*Task objective*
All of the data, except its images, should be set down exactly as it appears.

== == ==

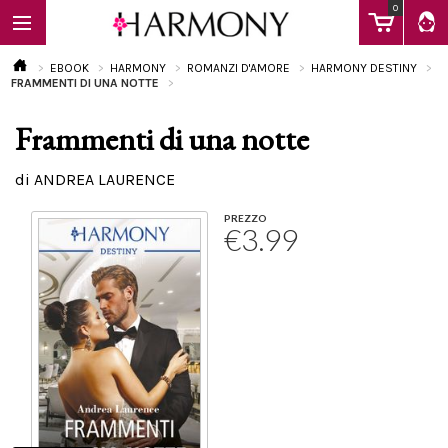
0
EBOOK
HARMONY
ROMANZI D'AMORE
HARMONY DESTINY
FRAMMENTI DI UNA NOTTE
Frammenti di una notte
EBOOK
di ANDREA LAURENCE
LIBRI
PREZZO
€3.99
Calendario
FAQ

== == ==

*Answer to this task*
0
EBOOK
HARMONY
ROMANZI D'AMORE
HARMONY DESTINY
FRAMMENTI DI UNA NOTTE
Frammenti di una notte
EBOOK
di ANDREA LAURENCE
LIBRI
PREZZO
€3.99
Calendario
FAQ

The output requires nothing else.